* _WHAT YOU SHOULD DO_: In the data from the start up to and including the line with "Log entry: value=9.4 unit=mm", swap "surveyor" for "inspector" and write out those lines again with nothing else changed. Leave the pictures out of your answer.

===== RECORDS FOR THE EXERCISE

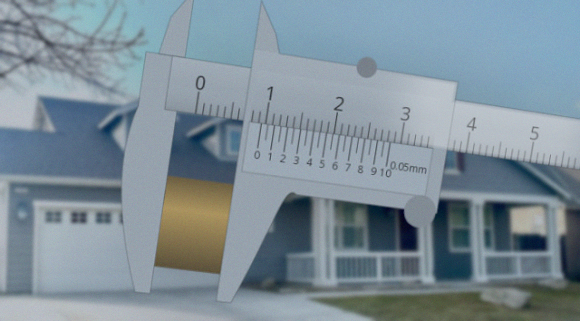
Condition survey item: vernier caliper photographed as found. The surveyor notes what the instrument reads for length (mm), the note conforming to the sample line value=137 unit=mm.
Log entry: value=9.4 unit=mm
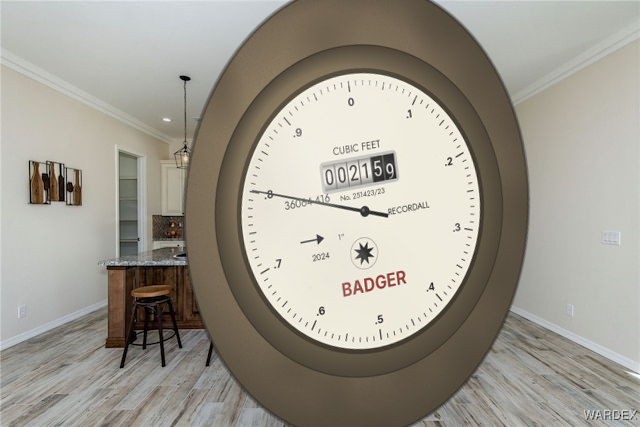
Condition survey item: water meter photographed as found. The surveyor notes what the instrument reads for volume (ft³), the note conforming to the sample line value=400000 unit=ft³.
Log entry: value=2158.80 unit=ft³
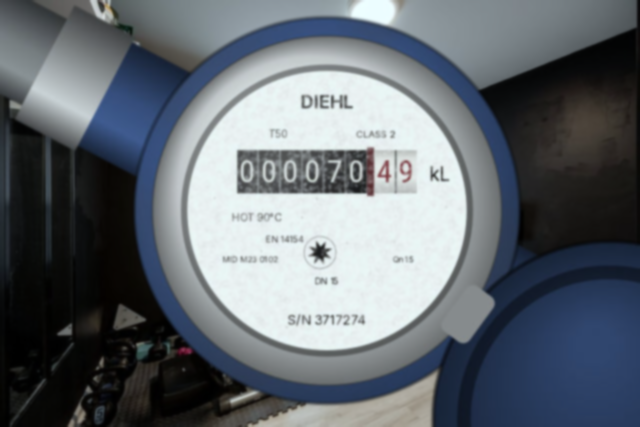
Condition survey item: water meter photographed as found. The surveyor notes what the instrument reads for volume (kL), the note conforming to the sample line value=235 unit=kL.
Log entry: value=70.49 unit=kL
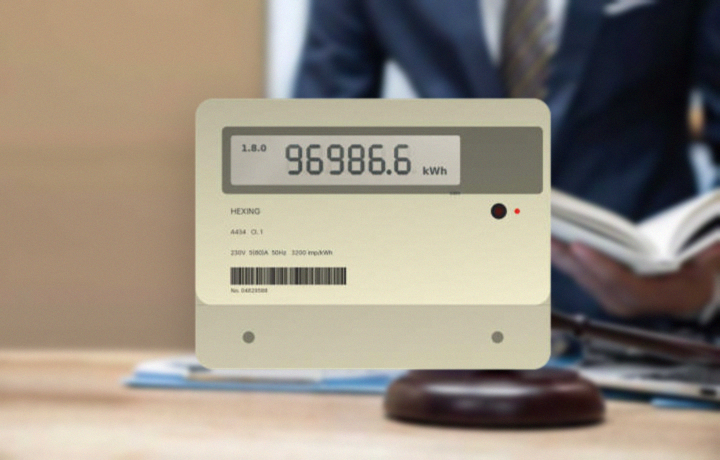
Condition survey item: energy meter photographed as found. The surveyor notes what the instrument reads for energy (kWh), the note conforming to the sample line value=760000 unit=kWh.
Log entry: value=96986.6 unit=kWh
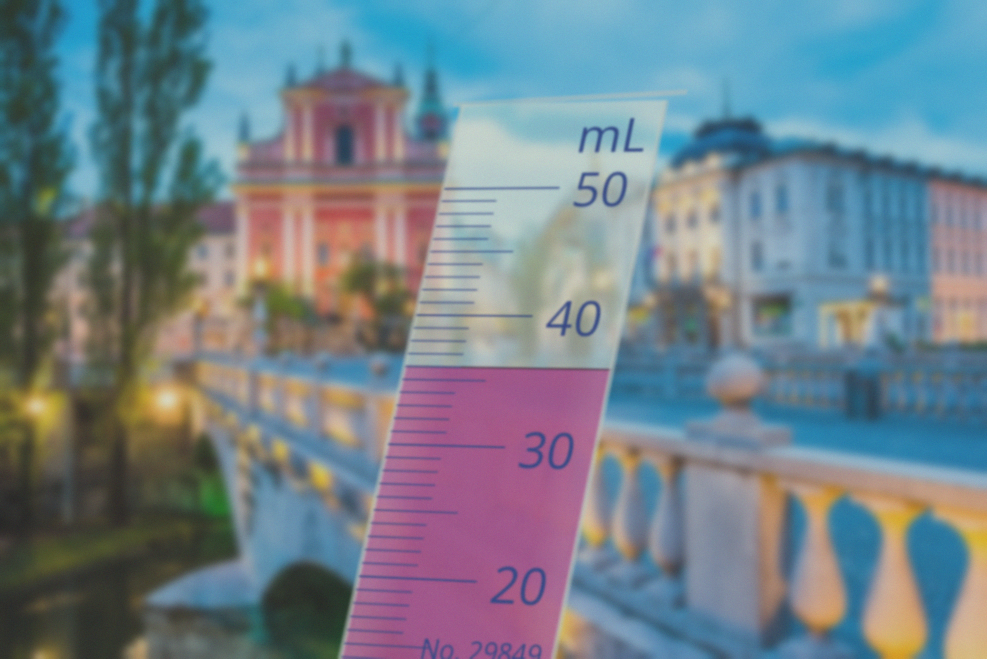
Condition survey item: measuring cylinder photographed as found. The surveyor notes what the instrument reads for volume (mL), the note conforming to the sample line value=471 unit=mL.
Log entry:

==========

* _RESULT OF THIS TASK_:
Condition survey item: vernier caliper photographed as found. The inspector notes what the instrument reads for length (mm), the note conforming to the sample line value=137 unit=mm.
Log entry: value=9.4 unit=mm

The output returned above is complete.